TEXTO DE LA PÁGINA:
★ ★ ★

Su potencia estética se organiza en torno a la cualidad simbólica de los juguetes, como metáfora difusa de cualquier utopía fracasada. No es la primera, ni la única ni la mejor utilización del muñeco roto como metonimia de una memoria destrozada, del paso del tiempo como cuenta atrás hacia la desparición. Pero el singular encanto de este proyecto es su espontaneidad lowbrow, su honesto misticismo, su instintiva y desoncertante colisión entre naturaleza, plástico, inocencia y muerte.
Museo al aire libre hecho de signos fracturados, acopio del valor simbólico de la basura como semiótica del inconsciente, automatismo psicoanalítico del arte como purgación de los demonios interiores. Sin curators de por medio.

V / J #1: Romain Tardy


Un par de intervenciones en directo del v/j Alain Tardi, del que tenéis toda la información aquí. Es una pena que le pierda la estética posmoderna tan simplona, porque la tecnología que usa es una maravilla.





Fondo y figura #1: Brothers Quay "Leos Janacek"

★ ★ ★

MATERIAL PROPORCIONADO:

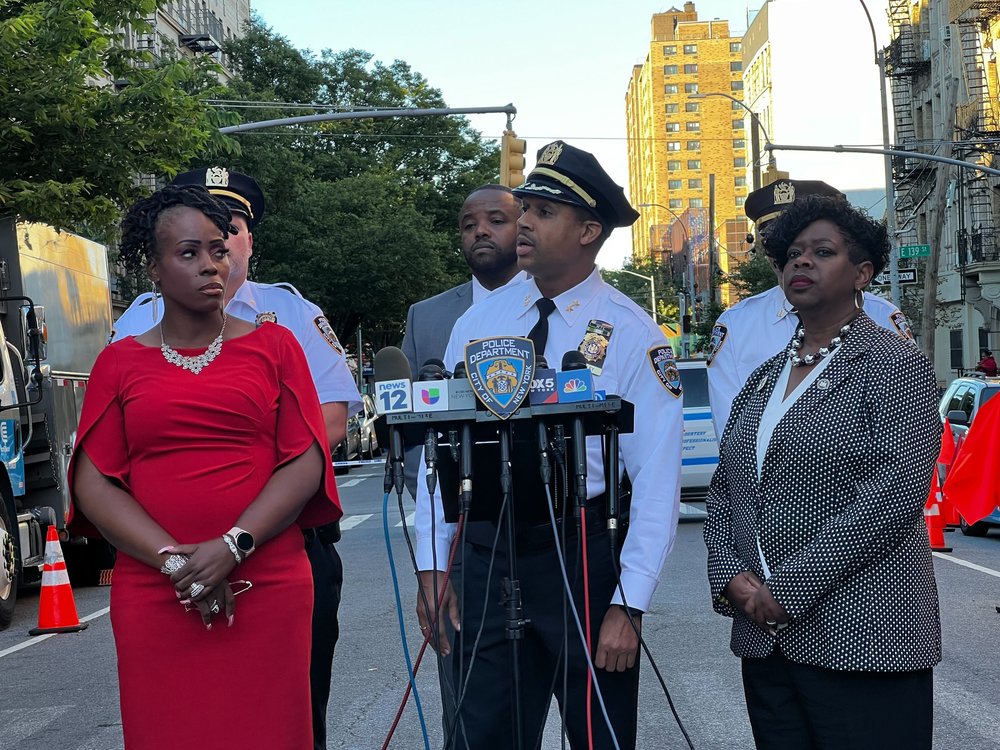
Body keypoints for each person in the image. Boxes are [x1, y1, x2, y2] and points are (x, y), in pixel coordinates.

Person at [414, 141, 684, 749]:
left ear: (590, 230)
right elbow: (443, 454)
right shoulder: (480, 322)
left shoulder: (632, 333)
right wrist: (435, 565)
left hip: (581, 550)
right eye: (526, 208)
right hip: (484, 548)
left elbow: (657, 483)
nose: (526, 222)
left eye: (544, 212)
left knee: (597, 735)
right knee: (480, 733)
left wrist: (629, 604)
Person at [70, 185, 342, 749]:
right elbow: (95, 481)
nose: (210, 266)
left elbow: (304, 458)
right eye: (188, 253)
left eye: (218, 251)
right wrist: (176, 563)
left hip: (265, 581)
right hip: (155, 590)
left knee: (271, 733)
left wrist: (233, 545)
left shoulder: (277, 345)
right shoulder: (119, 362)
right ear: (153, 267)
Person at [703, 195, 942, 749]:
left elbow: (896, 492)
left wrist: (787, 588)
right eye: (792, 253)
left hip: (864, 634)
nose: (800, 263)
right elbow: (727, 490)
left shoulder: (894, 362)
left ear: (862, 273)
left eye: (822, 252)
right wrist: (731, 578)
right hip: (766, 639)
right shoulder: (765, 376)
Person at [706, 178, 913, 438]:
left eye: (821, 249)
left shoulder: (883, 318)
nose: (800, 259)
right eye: (776, 239)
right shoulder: (736, 325)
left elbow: (902, 440)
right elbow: (731, 435)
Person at [402, 183, 525, 498]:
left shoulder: (552, 304)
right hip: (455, 509)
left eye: (496, 221)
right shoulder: (425, 317)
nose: (480, 231)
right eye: (469, 226)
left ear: (524, 228)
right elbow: (411, 424)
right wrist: (431, 492)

★ ★ ★

INSTRUCCIONES:
1. Reproduce palabra por palabra el fragmento del texto de la página que va desde "V / J #1: Romain" hasta "es una maravilla.", ambos incluidos.
2. Según el texto de la página, ¿en torno a qué se organiza la potencia estética del proyecto?
3. ¿Por qué es una pena, según el texto de la página, que al v/j le pierda la estética posmoderna tan simplona? Explícalo en una a tres oraciones.

RESPUESTAS:
1.
V / J #1: Romain Tardy


Un par de intervenciones en directo del v/j Alain Tardi, del que tenéis toda la información aquí. Es una pena que le pierda la estética posmoderna tan simplona, porque la tecnología que usa es una maravilla.

2. En torno a la cualidad simbólica de los juguetes.

3. Porque la tecnología que usa es una maravilla.